In its most simple form we know this as visual management of FIFO-lanes, whereby the preceding operation monitors its outgoing FIFO-lane per destination and when a position is free, he can take the next work order from upstream with that same destination (looking at the routing on the order sheet typically accompanying the parts in the FIFO-lane). The maximum size of the FIFO-lane in fact also keeps WIP between two cells in control, just like the POLCA or generic kanban cards. Now I do think working with cards is somewhat more robust than only working with visual management of the FIFO-lanes, particularly when the layout doesn’t really facilitate visual management of your queues. But when possible, visual management is of course far more simple than cards.
QRM: Not New, But Some Nice Additions
Coming back to my initial question: what’s new about Quick Response Manufacturing or QRM? As you have seen, not that much really. The focus on lead time reduction, the cell approach to organizational structure, the use of queuing theory (or system dynamics) and even POLCA are not new concepts or even totally new techniques.
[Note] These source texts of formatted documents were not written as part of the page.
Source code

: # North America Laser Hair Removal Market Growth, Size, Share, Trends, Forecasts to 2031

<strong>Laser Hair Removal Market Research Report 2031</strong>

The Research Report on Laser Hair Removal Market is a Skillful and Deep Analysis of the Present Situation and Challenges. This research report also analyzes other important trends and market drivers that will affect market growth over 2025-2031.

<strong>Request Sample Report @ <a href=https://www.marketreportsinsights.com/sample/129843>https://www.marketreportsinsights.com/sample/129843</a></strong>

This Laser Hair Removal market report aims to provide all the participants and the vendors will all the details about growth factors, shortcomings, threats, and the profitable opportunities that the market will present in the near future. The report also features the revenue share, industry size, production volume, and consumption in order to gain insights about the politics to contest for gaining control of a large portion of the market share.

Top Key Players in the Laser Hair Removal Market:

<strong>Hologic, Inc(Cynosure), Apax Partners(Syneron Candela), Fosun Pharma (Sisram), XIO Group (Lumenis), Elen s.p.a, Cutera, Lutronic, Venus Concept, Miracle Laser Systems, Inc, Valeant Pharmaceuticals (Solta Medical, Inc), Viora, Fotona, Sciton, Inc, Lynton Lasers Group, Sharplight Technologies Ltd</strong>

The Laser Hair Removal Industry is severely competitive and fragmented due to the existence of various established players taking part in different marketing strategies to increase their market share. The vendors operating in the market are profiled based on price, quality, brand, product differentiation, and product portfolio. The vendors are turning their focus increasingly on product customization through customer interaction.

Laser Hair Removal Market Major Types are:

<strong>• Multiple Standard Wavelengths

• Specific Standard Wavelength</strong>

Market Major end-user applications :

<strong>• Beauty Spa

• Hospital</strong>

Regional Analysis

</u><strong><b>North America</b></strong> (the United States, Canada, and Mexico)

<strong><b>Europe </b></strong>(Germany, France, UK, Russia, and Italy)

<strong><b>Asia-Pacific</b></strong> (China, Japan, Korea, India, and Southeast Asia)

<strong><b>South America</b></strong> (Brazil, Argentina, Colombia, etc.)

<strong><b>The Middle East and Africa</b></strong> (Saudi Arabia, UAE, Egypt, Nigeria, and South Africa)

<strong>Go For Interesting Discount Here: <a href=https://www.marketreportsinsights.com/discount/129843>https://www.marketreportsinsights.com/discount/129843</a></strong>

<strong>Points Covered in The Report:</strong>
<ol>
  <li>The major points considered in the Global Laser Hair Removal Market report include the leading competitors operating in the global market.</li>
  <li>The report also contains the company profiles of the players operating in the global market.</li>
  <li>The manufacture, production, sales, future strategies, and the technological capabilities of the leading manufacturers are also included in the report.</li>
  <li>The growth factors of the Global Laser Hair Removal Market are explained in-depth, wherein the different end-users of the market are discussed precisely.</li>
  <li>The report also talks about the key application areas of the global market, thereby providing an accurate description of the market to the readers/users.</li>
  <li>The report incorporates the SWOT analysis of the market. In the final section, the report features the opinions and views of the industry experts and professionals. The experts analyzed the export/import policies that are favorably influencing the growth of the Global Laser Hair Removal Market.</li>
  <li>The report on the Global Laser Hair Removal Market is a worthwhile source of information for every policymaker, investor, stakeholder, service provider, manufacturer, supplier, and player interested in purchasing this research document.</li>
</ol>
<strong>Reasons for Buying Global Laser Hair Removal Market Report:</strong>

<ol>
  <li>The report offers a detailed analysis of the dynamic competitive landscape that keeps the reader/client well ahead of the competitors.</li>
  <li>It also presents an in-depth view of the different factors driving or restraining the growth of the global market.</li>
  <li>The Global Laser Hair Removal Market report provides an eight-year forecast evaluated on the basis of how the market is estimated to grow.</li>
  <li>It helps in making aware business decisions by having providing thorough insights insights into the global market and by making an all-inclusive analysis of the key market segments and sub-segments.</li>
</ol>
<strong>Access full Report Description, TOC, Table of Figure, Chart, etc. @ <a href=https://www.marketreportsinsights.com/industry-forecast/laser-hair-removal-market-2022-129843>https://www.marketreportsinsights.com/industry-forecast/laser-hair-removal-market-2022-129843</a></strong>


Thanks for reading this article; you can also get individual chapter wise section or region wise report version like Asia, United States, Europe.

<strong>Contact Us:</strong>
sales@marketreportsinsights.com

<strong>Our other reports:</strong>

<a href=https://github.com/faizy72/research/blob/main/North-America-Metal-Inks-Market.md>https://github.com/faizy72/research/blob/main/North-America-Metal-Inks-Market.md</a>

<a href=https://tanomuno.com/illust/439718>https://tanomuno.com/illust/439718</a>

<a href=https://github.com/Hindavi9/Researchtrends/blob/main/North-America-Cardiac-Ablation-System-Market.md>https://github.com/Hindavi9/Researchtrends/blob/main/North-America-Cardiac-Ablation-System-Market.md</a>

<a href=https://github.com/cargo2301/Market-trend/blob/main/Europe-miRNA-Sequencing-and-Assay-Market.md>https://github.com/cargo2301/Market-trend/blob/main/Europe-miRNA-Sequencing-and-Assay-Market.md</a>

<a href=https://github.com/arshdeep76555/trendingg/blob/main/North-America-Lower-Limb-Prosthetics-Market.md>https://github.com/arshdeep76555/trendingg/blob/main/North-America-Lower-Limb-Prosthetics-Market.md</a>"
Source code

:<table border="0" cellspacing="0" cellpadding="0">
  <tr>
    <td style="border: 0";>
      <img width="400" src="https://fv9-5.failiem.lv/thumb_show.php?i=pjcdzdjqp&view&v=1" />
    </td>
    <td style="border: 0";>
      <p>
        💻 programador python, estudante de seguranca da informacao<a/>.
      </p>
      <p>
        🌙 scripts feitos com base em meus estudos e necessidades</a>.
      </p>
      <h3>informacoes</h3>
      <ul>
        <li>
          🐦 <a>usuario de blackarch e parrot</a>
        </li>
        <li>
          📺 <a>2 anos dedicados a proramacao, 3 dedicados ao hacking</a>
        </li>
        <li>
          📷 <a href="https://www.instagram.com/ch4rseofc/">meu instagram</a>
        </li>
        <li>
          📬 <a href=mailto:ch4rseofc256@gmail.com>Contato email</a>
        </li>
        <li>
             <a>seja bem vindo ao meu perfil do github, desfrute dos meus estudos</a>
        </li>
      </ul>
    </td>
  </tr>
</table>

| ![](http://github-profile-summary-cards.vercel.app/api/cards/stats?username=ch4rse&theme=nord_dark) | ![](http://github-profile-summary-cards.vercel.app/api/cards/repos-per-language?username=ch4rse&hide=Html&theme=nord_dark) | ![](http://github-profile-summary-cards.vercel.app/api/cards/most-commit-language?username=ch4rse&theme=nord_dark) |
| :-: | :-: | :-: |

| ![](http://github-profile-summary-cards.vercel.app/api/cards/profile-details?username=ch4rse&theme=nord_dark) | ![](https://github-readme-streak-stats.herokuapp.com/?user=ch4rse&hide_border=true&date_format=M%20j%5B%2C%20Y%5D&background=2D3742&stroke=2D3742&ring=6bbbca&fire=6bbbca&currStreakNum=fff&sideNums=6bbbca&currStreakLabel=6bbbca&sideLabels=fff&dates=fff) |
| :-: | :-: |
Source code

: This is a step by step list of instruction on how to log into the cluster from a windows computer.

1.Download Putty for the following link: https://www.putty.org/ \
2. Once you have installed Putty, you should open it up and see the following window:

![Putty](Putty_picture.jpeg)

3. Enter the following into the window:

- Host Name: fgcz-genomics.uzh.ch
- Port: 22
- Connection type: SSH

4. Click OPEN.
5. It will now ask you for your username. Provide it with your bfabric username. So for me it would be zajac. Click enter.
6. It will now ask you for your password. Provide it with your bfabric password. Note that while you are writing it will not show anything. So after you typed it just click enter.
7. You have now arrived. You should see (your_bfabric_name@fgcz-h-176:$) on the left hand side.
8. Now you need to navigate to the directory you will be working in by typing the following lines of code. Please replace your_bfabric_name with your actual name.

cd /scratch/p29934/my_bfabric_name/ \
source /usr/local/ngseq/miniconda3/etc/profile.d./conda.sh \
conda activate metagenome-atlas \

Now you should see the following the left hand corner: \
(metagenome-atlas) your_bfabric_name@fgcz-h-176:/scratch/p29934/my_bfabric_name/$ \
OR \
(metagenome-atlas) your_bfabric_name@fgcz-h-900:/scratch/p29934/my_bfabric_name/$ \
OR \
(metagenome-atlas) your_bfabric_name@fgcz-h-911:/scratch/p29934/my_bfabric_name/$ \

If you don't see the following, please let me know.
The main thing which is a nice addition, I personally think, is the visual representation of lead time using the MCT map. That can help teams and companies be more conscious about the waiting time in their system, even beyond the shop floor. Another thing is the POLCA system. Although not really new, it does represent a very practical way, and described in detail, to actually implement the CONWIP principle in a lo-volume, hi-mix environment.
Overall, QRM has taken a subset of Lean elements, relabeled them under the umbrella of QRM and targeted SMEs characterized by a lo-volume and hi-mix of (possibly customized) products. Can these companies benefit from QRM? Sure they can, as the core concepts of QRM as well as its tools are effective ways to improve the operations of these companies, no doubt. But to position it as different from Lean to me is just a marketing fad. There is nothing really new under the sun, but hey, in the end it doesn’t need to be new to be effective. But let’s not create the illusion QRM is different from Lean. It isn’t.
And as for my question on mixing make-to-order with make-to-stock items in the same cell: QRM doesn’t have an answer for this. So back to the gemba it is, working with the teams to discover new territory and continually improving the ways that we currently already apply in mixing and effectively managing these types of products in our cells, with the aim to control and reduce our lead times and reliably serve our customers.